Patch: RecognizeContents for UTF-8


Subject: Patch: RecognizeContents for UTF-8
From: Andrew Dunbar (falconsquire@start.com.au)
Date: Mon Apr 09 2001 - 08:10:00 CDT


Here's my patch to allow loading UTF-8 files regardless
of the filename extension. Including the .txt which
is generally the case on Windows at least.

Andrew.

--- ie_imp_Text.cpp.orig Wed Feb 7 08:55:08 2001
+++ ie_imp_Text.cpp Mon Apr 9 23:08:12 2001
@@ -250,7 +250,10 @@
 
 bool IE_Imp_Text::RecognizeSuffix(const char * szSuffix)
 {
- return (UT_stricmp(szSuffix,".txt") == 0);
+ // TODO: We give the other guys a chance, since this
+ // TODO: importer is so generic. Does this seem
+ // TODO: like a sensible strategy?
+ return(false);
 }
 
 UT_Error IE_Imp_Text::StaticConstructor(PD_Document * pDocument,

--- ie_imp_UTF8.cpp.orig Wed Feb 7 08:55:08 2001
+++ ie_imp_UTF8.cpp Sun Apr 8 00:20:56 2001
@@ -308,8 +308,58 @@
 
 bool IE_Imp_UTF8::RecognizeContents(const char * szBuf, UT_uint32
iNumbytes)
 {
- // TODO: Not yet written
- return(false);
+ bool bSuccess = false;
+ const char *p = szBuf;
+
+ while (p < szBuf + iNumbytes)
-=-=-
#### [Questions]
A – Does the UTF-8 patch support each of these statements? For each, answer yes or no and quote the words that decide it. (i) The patch is meant to let UTF-8 files load whatever their filename extension. (ii) The message was sent on a Tuesday. (iii) Before the patch, IE_Imp_UTF8::RecognizeContents had already been written.
B – Can you reproduce the UTF-8 patch from "--- ie_imp_UTF8.cpp.orig Wed" to "szBuf + iNumbytes)"?
Answer using only the text above.
-=-=-
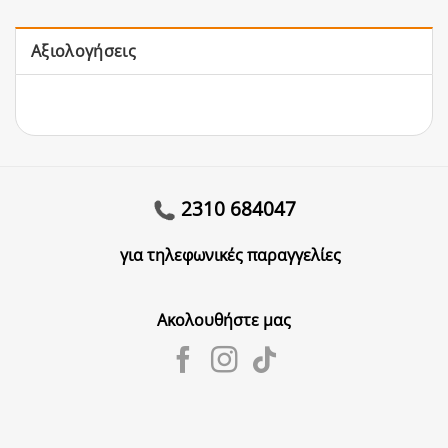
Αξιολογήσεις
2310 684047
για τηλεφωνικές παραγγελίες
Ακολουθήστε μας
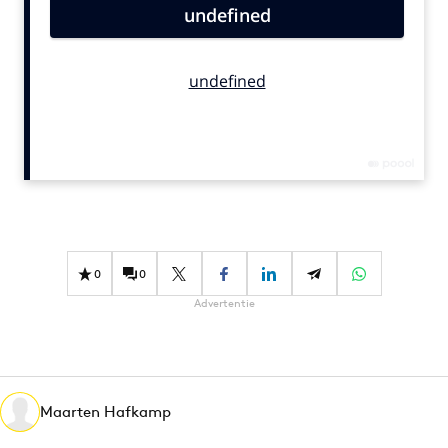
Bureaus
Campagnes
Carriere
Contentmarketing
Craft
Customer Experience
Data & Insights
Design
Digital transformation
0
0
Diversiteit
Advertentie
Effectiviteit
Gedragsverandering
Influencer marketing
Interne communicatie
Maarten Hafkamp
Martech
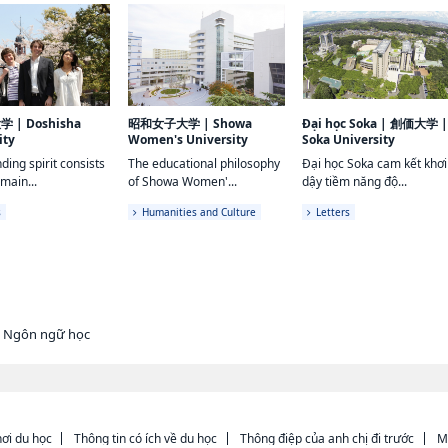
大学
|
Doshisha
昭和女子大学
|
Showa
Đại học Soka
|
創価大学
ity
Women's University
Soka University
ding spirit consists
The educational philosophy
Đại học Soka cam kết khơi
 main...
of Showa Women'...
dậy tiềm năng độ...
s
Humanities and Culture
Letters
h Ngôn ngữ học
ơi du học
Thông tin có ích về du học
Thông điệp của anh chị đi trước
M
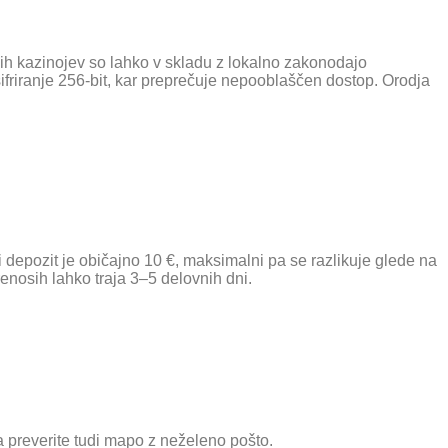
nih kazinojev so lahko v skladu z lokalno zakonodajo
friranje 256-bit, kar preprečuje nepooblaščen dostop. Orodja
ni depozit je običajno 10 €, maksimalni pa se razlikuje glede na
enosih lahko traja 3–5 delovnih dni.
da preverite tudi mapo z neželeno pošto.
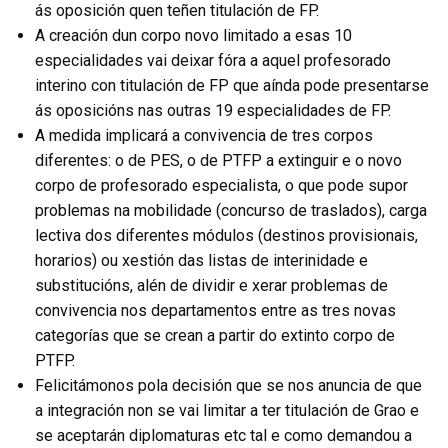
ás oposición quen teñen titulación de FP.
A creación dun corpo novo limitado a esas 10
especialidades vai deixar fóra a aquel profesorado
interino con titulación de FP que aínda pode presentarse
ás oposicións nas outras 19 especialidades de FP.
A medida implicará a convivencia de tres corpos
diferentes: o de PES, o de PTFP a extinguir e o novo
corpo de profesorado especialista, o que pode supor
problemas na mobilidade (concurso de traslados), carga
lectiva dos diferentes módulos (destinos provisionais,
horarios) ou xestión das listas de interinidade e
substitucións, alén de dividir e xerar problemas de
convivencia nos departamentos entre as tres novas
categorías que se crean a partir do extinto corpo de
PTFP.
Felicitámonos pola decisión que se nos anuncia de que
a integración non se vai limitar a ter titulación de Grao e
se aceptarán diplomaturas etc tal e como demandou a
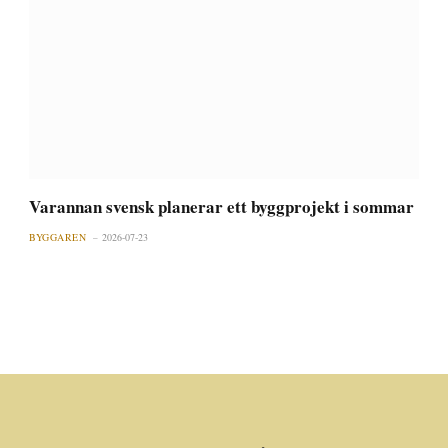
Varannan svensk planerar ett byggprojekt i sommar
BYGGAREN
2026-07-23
-=-=-
#### [Exercise results]
A –
(i) Yes: "to allow loading UTF-8 files regardless of the filename extension"
(ii) No: "Mon Apr 09 2001"
(iii) No: "// TODO: Not yet written"

B –
--- ie_imp_UTF8.cpp.orig Wed Feb 7 08:55:08 2001
+++ ie_imp_UTF8.cpp Sun Apr 8 00:20:56 2001
@@ -308,8 +308,58 @@
 
 bool IE_Imp_UTF8::RecognizeContents(const char * szBuf, UT_uint32
iNumbytes)
 {
- // TODO: Not yet written
- return(false);
+ bool bSuccess = false;
+ const char *p = szBuf;
+
+ while (p < szBuf + iNumbytes)